An example of a convoy, passing the ego vehicle is shown here:
The same scenario on the dash cam video (snippets cut by hand):
Please be noted, that this information is added manually, therefore not suitable for quantitative evaluation, only qualitative!
Summary of Signals¶
Signal Name | Description | Unit | Range | Availability | Source |
---|---|---|---|---|---|
VelocityX | Longitudinal velocity of the vehicle | m/s | 0 - 40 | both platforms | ADMA |
SteeringTorque | Torque applied by the driver on the steering wheel | Nm | +/-3 | reference platforms | CAN |
LaneOrientation | Orientation of the mid-lane in the ego frame (positive: CW, negative: CCW) | rad | +/- 0.1 | both platforms | Camera |
LaneEdgePositionRight | Position of the lane edge of the ego lane on right side (positive: left, negative: right) | m | +/- 2 | both platforms | Camera |
LaneEdgePositionLeft | Position of the lane edge of the ego lane on left side (positive: left, negative: right) | m | +/- 2 | both platforms | Camera |
LaneCurvature | Curvature of the lane in the vehicle position | 1/m | +/- 0.005 | both platforms | Camera |
ObjectDistanceFront | Distance of the vehicle in the ego lane (if no vehicle is present, value is zero) | m | 0-250 m | reference platforms | Radar |
ObjectVelocityFront | Absolute velocity of the vehicle in the ego lane (if no vehicle is present, value is zero) | m/s | 0-40 | reference platforms | Radar |
ObjectAccelerationFront | Absolute acceleration of the vehicle in the ego lane (if no vehicle is present, value is zero) | m/s^2 | +/- 10 | reference platforms | Radar |
YawRate | Yawrate of the vehicle around the Z axis | rad/s | +/- 0.1 | both platforms | ADMA |
AccelerationX | Longitudinal acceleration of the vehicle | m/s^2 | +/- 10 | both platforms | ADMA |
AccelerationY | Longitudinal acceleration of the vehicle | m/s^2 | +/- 10 | both platforms | ADMA |
RoadWheelAngleFront | Road-wheel-angle of the front wheels | rad | +/- 0.1 | reference platforms | CAN |
GPS_time | Global GPS time | ms | - | both platforms | ADMA |
GPS_status | Global GPS status | enum | 1: GPS, 2: RTK float, 4: RTK_course, 8: RTK_Fixed | both platforms | ADMA |
LongPos_abs | Global longitudinal position of the vehicle | ° | - | both platforms | ADMA |
LatPos_abs | Global lateral position of the vehicle | ° | - | both platforms | ADMA |
Relative_time | Relative time stamp to the beginning of the measurement | s | - | both platforms | ADMA |
The data is recorded in every 10 ms. Localization information is available at every 50 ms.
GitHub repo¶
The following repository contains algorithms for driver model analysis and prototypes for ADAS functions endowed with human-like features.

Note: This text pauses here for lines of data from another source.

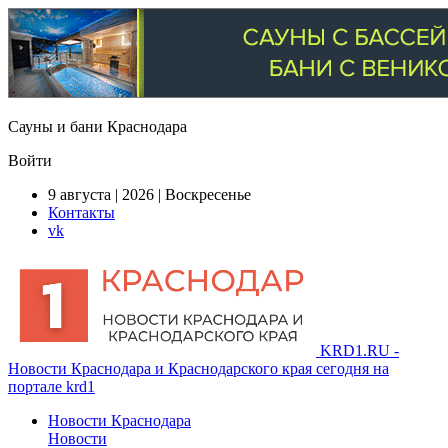
Сауны и бани Краснодара
Войти
9 августа | 2026 | Воскресенье
Контакты
vk
KRD1.RU -
Новости Краснодара и Краснодарского края сегодня на
портале krd1
Новости Краснодара
Новости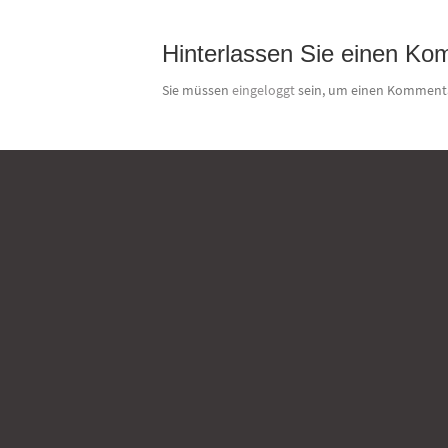
Hinterlassen Sie einen Ko
Sie müssen
eingeloggt
sein, um einen Komment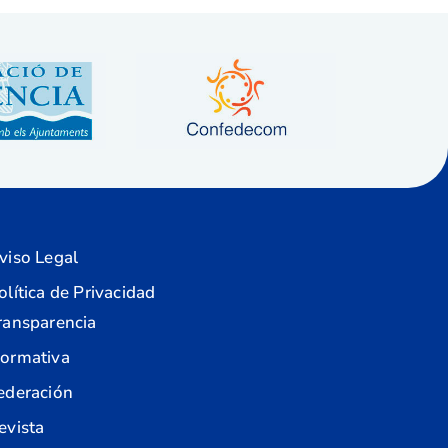
viso Legal
olítica de Privacidad
ransparencia
ormativa
ederación
evista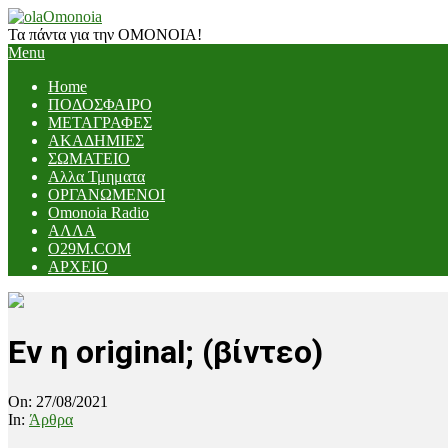
Skip
to
Τα πάντα για την ΟΜΟΝΟΙΑ!
content
Primary
Menu
Navigation
Home
Menu
ΠΟΔΟΣΦΑΙΡΟ
ΜΕΤΑΓΡΑΦΕΣ
ΑΚΑΔΗΜΙΕΣ
ΣΩΜΑΤΕΙΟ
Αλλα Τμηματα
ΟΡΓΑΝΩΜΕΝΟΙ
Omonoia Radio
ΑΛΛΑ
O29M.COM
ΑΡΧΕΙΟ
Εν η original; (βίντεο)
On:
27/08/2021
In:
Άρθρα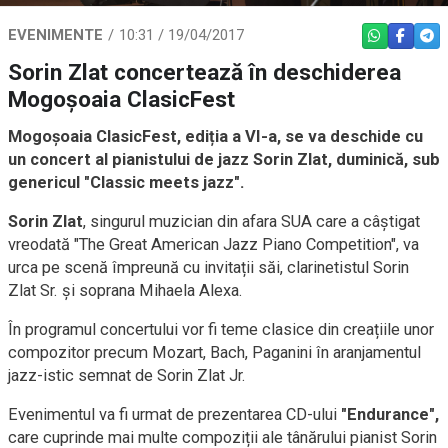
EVENIMENTE
10:31 / 19/04/2017
WHATSAPP
FACEBO
TEL
Sorin Zlat concertează în deschiderea
Mogoșoaia ClasicFest
Mogoșoaia ClasicFest, ediția a VI-a, se va deschide cu
un concert al pianistului de jazz Sorin Zlat, duminică, sub
genericul "Classic meets jazz".
Sorin Zlat
, singurul muzician din afara SUA care a câștigat
vreodată "The Great American Jazz Piano Competition", va
urca pe scenă împreună cu invitații săi, clarinetistul Sorin
Zlat Sr. și soprana Mihaela Alexa.
În programul concertului vor fi teme clasice din creațiile unor
compozitor precum Mozart, Bach, Paganini în aranjamentul
jazz-istic semnat de Sorin Zlat Jr.
Evenimentul va fi urmat de prezentarea CD-ului
"Endurance",
care cuprinde mai multe compoziții ale tânărului pianist Sorin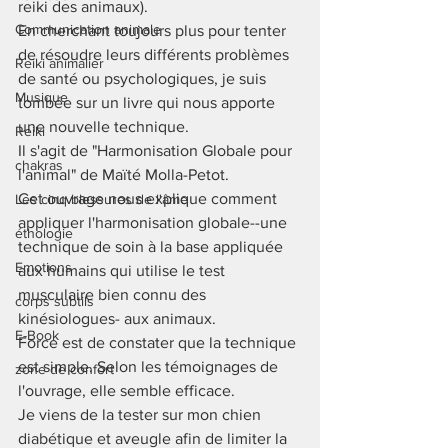
reiki des animaux).   
Communication animale
En cherchant toujours plus pour tenter 
de résoudre leurs différents problèmes 
Reiki animalier
de santé ou psychologiques, je suis 
Musique
tombée sur un livre qui nous apporte 
une nouvelle technique. 
Reiki
Il s'agit de "Harmonisation Globale pour 
chakras
l'animal" de Maïté Molla-Petot. 
Cet ouvrage nous explique comment 
Les cinq blessures de l'âme
appliquer l'harmonisation globale--une 
éthologie
technique de soin à la base appliquée 
Emotions
aux humains qui utilise le test 
musculaire bien connu des 
corps subtils
kinésiologues- aux animaux.   
E-Book
Force est de constater que la technique 
est simple. Selon les témoignages de 
zone de confort
l'ouvrage, elle semble efficace.   
Je viens de la tester sur mon chien 
diabétique et aveugle afin de limiter la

The following scripts are used for the data process:
- Lane reconstruction from reference data: Run segmentor profile "MapValidation" and evaluator profile "MapValidation", based on this description:
Place the raw mat files (without the map data) into the _temp folder.

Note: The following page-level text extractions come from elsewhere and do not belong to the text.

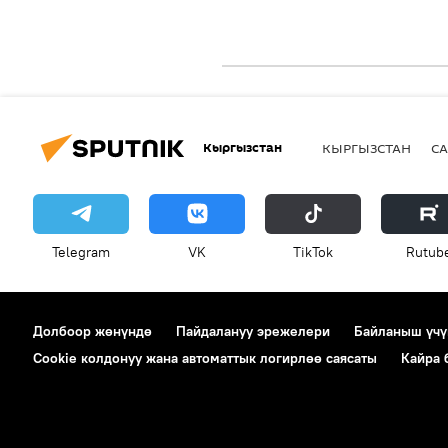
Кыргызстан
КЫРГЫЗСТАН
СА
Telegram
VK
ТikТоk
Rutub
Долбоор жөнүндө
Пайдалануу эрежелери
Байланыш үчү
Cookie колдонуу жана автоматтык логирлөө саясаты
Кайра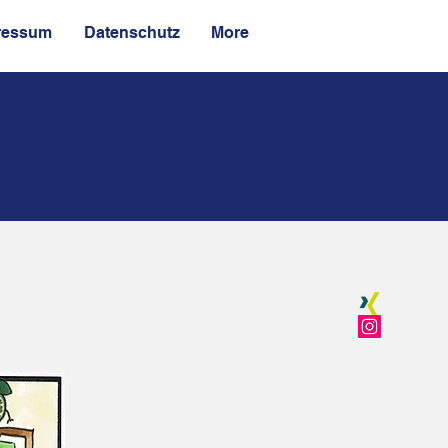
ressum
Datenschutz
More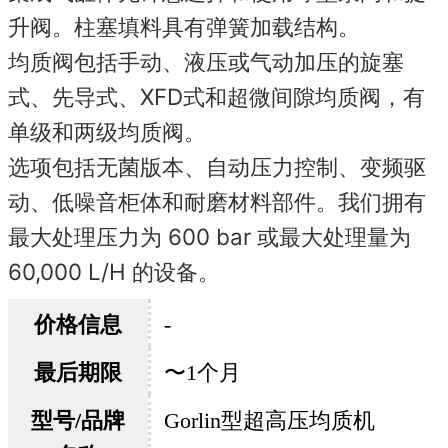
升阀。
柱塞填料具有弹簧加载结构。
均质阀包括手动、液压或气动加压的旋塞
式、先导式、XFD式和超微间隙均质阀，有
单级和两级均质阀。
选项包括无菌版本、自动压力控制、变频驱
动、低噪音柜体和耐磨材料部件。
我们拥有
最大处理压力为 600 bar 或最大处理量为
60,000 L/H 的设备。
价格信息
-
最后期限
〜1个月
型号/品牌
Gorlin型超高压均质机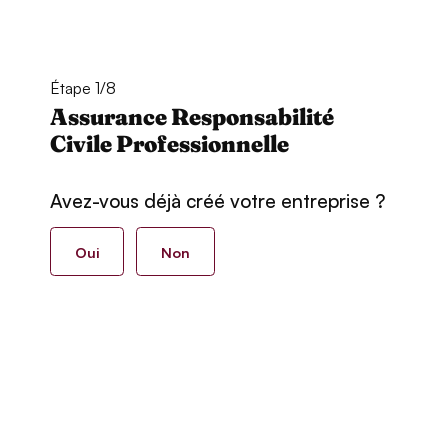
Étape 1/8
Assurance Responsabilité
Civile Professionnelle
Avez-vous déjà créé votre entreprise ?
Oui
Non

- Traffic information for which dash-cam video is available:
In this case, you shall define the path of the corresponding xlsx file that contains the relevant traffic information.
- Standardize names for the proper storing:
- Merge data for drivers where multiple short runs are available:
For this script, you shall also store all unmerged data in the _temp folder.